Auch der Praktiker beruft sich dabei auf die Wissenschaft, auf viele Studien. Eine davon ist 300 Seiten lang, heißt „Klimaneutrale Wärme München 2035“, und was da drinsteht, spricht überhaupt nicht gegen Wasserstoff, aber gegen den Einsatz von Wasserstoff in Heizungen. Weil grüner Wasserstoff selbst 2040 noch sehr knapp bleiben wird zum Beispiel. Sehr teuer. Und weil bei der Erzeugung viel Energie verloren geht.

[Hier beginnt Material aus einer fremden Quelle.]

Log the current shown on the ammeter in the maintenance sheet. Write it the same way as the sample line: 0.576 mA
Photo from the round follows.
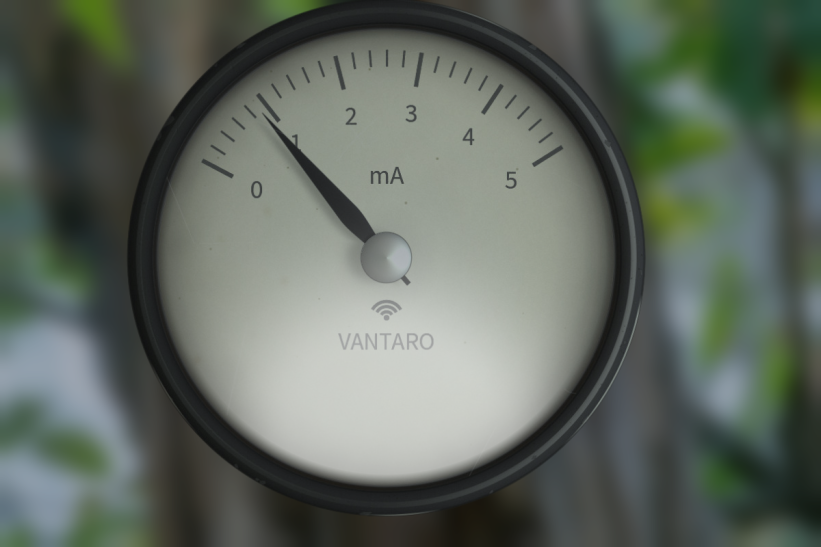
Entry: 0.9 mA
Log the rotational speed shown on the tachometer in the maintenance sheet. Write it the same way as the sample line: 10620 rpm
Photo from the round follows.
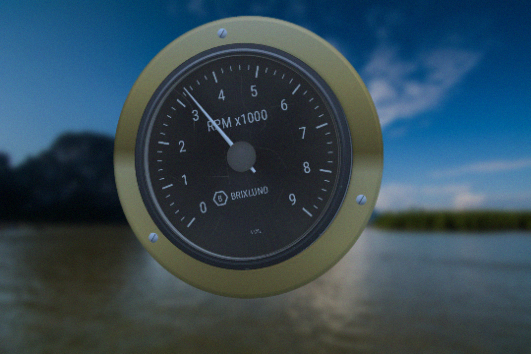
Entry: 3300 rpm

Dass Wasserstoff nicht nur das häufigste Molekül im Universum ist, sondern auch das kleinste und durch alle Ritzen kriecht, ist übrigens nicht das Problem, sagt er. Die Leitungen umzurüsten, das würden sie hinkriegen. „Das Problem ist das Kostenthema.“
Es ist halt einfach so, dass Wärmepumpen in Sachen Effizienz kaum zu schlagen sind
Ist oft beschrieben worden, dass Wärmepumpen nicht billig sind. Aber was die Effizienz angeht, sind sie kaum zu schlagen. Aus einer Kilowattstunde Strom macht die Wärmepumpe drei bis vier Kilowattstunden Wärme, weil sie zusätzliche Energie aufnehmen kann, zum Beispiel aus der Umgebungsluft. „Das ist ja gerade der Witz der Wärmepumpe“, sagt Bieberbach.

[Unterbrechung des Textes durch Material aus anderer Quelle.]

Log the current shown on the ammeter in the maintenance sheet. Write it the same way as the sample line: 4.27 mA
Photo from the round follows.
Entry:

Er ist kein grüner Fundamentalist. Er ist Stadtwerke-Chef. Bieberbach schaut von hier oben mit verschiedenen Perspektiven auf die Welt. Er sagt zum Beispiel, dass die Heizungspläne der Grünen am Anfang zu extrem waren. Und er sagt auch, dass Wasserstoff in ganz bestimmten Fällen auch zum Heizen geeignet sein könnte. Zum Beispiel in Kommunen, in denen ohnehin ein Wasserstoffnetz für einen großen Industriekunden gebaut werden muss.
Wie in diesem Land über die Wärmeversorgung gestritten wurde, hat ihn dann aber doch überrascht. Heizungshammer? „Die Debatte ist leider über lange Strecken sehr unsachlich geführt worden“, sagt Bieberbach. Und die Verunsicherung landet auch hier. Es reicht eine Bierzeltrede, schon rufen die Leute an bei den Stadtwerken: Habt ihr jetzt auch Wasserstoff?
Wenn man Florian Bieberbach zuhört, ist die Sache jedenfalls klar. Eine H₂-ready-Therme, sagt er, eine wasserstofffähige Gasheizung, würde er momentan niemandem empfehlen.